When it comes to relationships, it is still useful to not to defend against our own feelings but it is also advisable to be aware of the feelings that the other person is experiencing. It is important to not to get so hung up in our personal point of view that we lose site of theirs. When we feel hurt by someone or angry at them, instead of letting those feelings completely take over, we can keep perspective; we can take an interest in what the other person is feeling in the same situation. This allows us to see the bigger picture of what is going on and to recognize all the layers of experience.
In the interest of being resilient, it is valuable to stay in the present moment and not allow our reactions to be based on our past. Often, when we get hurt or have a strong response in our adult interactions, we are overreacting based on our past. The current conflict may trigger unresolved emotions from our childhood. The way the other person is reacting to us, the word they used to describe us, or their persona may resemble someone or some relationship that was significant in our past. This especially occurs in our closest relationships, those with our partners and children, where we may project traits of our early caretakers, the persons we were originally most vulnerable to, onto these new figures in our lives and react to them based on our old projections.
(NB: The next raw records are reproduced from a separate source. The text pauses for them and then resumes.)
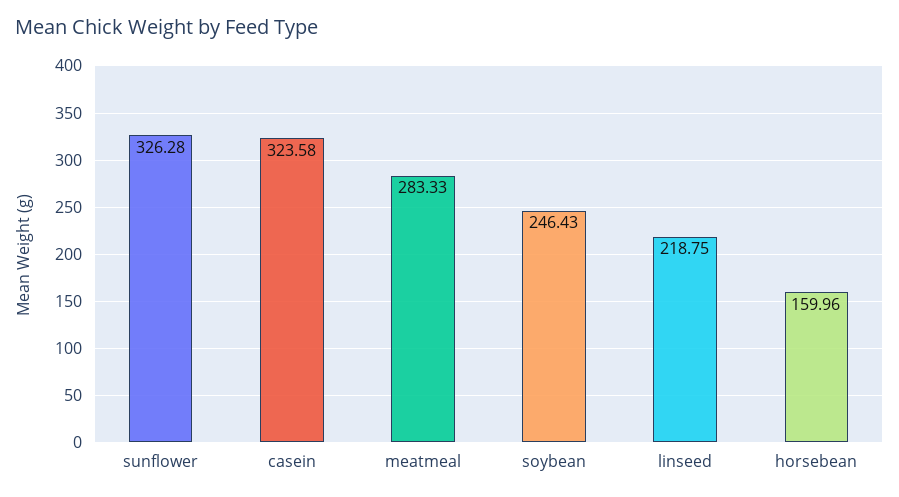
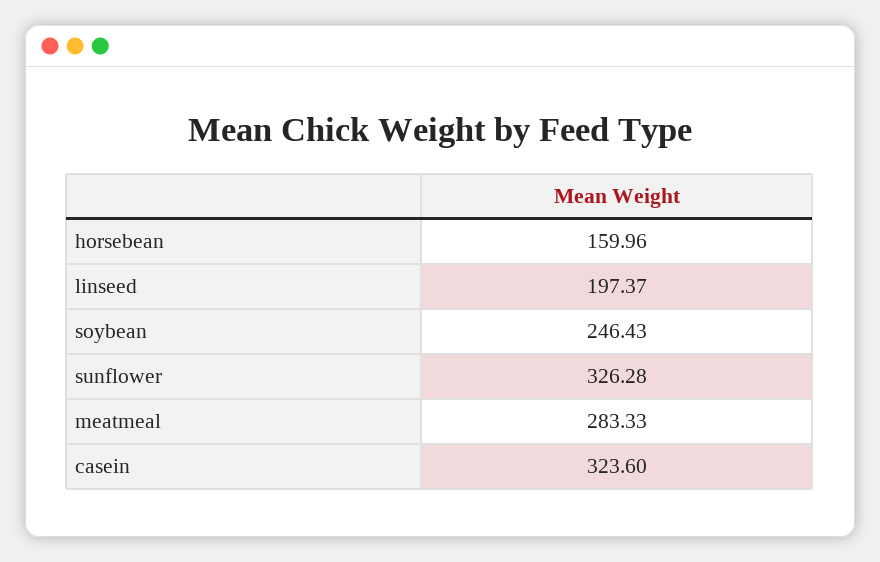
casein: 323.58 -> 323.6
linseed: 218.75 -> 197.37

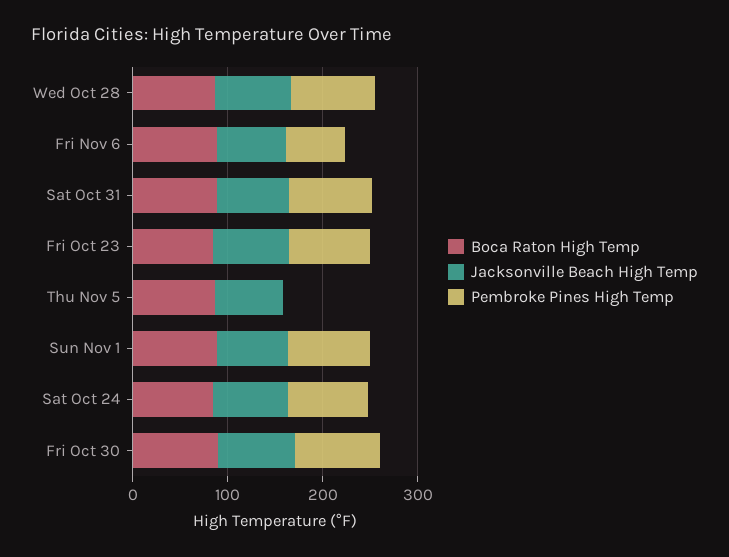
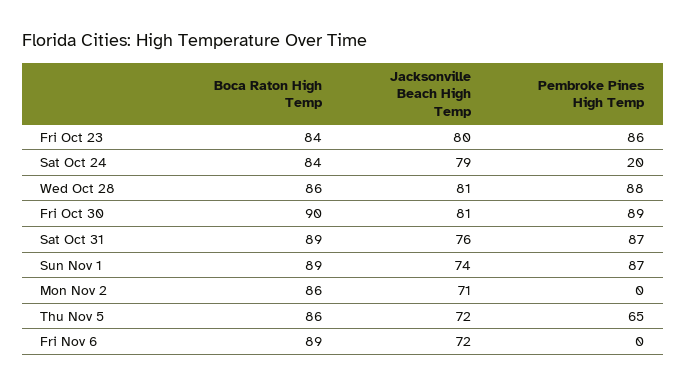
Pembroke Pines High Temp, Fri Nov 6: 60 -> 0
Pembroke Pines High Temp, Thu Nov 5: 0 -> 65
Pembroke Pines High Temp, Sat Oct 24: 80 -> 20
Boca Raton High Temp, Mon Nov 2: none -> 86
Jacksonville Beach High Temp, Mon Nov 2: none -> 71
Pembroke Pines High Temp, Mon Nov 2: none -> 0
When we find ourselves having a strong emotional response that might not be appropriate to the situation, we can stop and take a moment to reflect on how our reaction may be influenced by our past experiences. We can come to learn about our particular "triggers," those situations or traits that we are over-reactive to or that we tend to see where they don't actually exist. As we make sense of these reactions and how they relate to our past, and therefore have compassion for ourselves, we will be less reactive in our current lives and more adaptive in our responses and behavior.
In order be a person who does not let their emotional reactions "get the better of them," who does not get stuck in negative feelings, and does not get defended, it is imperative to develop our ability to be vulnerable, compassionate, feelingful, present, and mindful. We need to be willing to fully feel our feelings, not run from pain. We need to know ourselves and be the person we want to be in our lives. We need to be willing to face the existential realities we all face as human beings. We need to keep perspective that our "reality" may differ from that experienced even by the people closest to us. We need to stay present to the reality of the moment we are living in and free ourselves from overlays on that reality from our past. By developing these abilities within ourselves, we enrich our lives with meaning and maintain a level of resilience that frees us to take on life's inevitable challenges and reach our personal goals.